>> begin Page text
# Bring On The Vintage Delights! 2014 INDOOR DISPLAY



## GOMG (Aug 7, 2014)

More Treats


----------



## GOMG (Aug 7, 2014)

Please oh Please feel free to share pics of your vintage goodness  I know I am not the only one out there.


----------



## scareme (Jan 18, 2009)

It seems the older I get, the more I love vintage Halloween, and the more I could kick myself for not holding onto everything I had as a child. Now I'm paying 10 times the price for pieces I threw out. Last year I did do one room in vintage. And I'm still picking up more, so maybe in the future I'll be able to do a few rooms. Again, as I'm getting older, I like the vintage better than the severed arms and screaming doormats. But alas, the camera last year wasn't working, and we didn't get to many Halloween pictures at all.

But I love your set up. It looks like you have a German black cat in your collection. And I like how you display things. I need to start paying attention on how people display their vintage. Always looking for ideas. Thanks for sharing.


----------



## blowmoldcrazy (Jul 22, 2013)

WOW!!! looks great, the masks look cool on the wall.


----------



## RCIAG (Jul 19, 2010)

Oh come on Gris, we know this is what your house looks like on Tuesday in July, right?


----------



## RCIAG (Jul 19, 2010)

What are the little guys in the back? They're the cutest little blow molds I've ever seen! They look like Pogo.


----------



## MC HauntDreams (Jun 6, 2013)

Wonderful. I could sit in there and never run out of places to look!
>> end Page text
→ Work to complete:
[A] Name every distinct username that posts in the vintage Halloween display thread.
[B] Update the part of the vintage Halloween display thread between "What are the" and "places to look!", inclusive, so that "figurines" takes the place of "blow molds".
>> begin Data lines
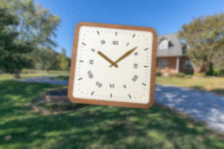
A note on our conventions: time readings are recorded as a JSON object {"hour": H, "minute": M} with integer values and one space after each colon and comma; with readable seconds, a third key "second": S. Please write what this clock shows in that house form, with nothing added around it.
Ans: {"hour": 10, "minute": 8}
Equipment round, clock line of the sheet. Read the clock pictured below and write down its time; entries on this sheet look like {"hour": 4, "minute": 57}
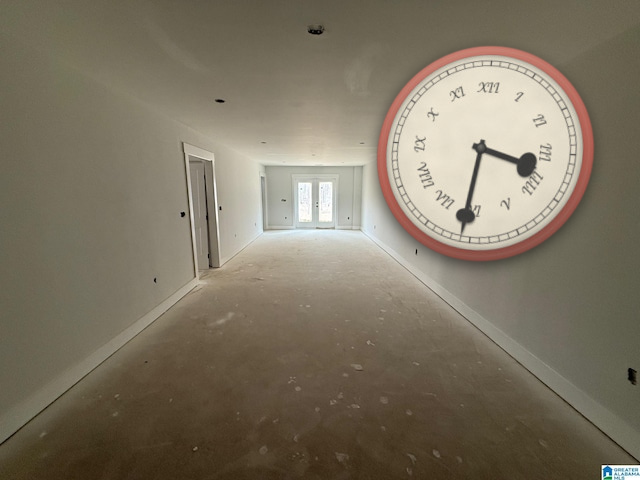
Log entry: {"hour": 3, "minute": 31}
>> end Data lines
→ Results of the tasks:
[A] GOMG, scareme, blowmoldcrazy, RCIAG, MC HauntDreams

[B]
What are the little guys in the back? They're the cutest little figurines I've ever seen! They look like Pogo.


----------



## MC HauntDreams (Jun 6, 2013)

Wonderful. I could sit in there and never run out of places to look!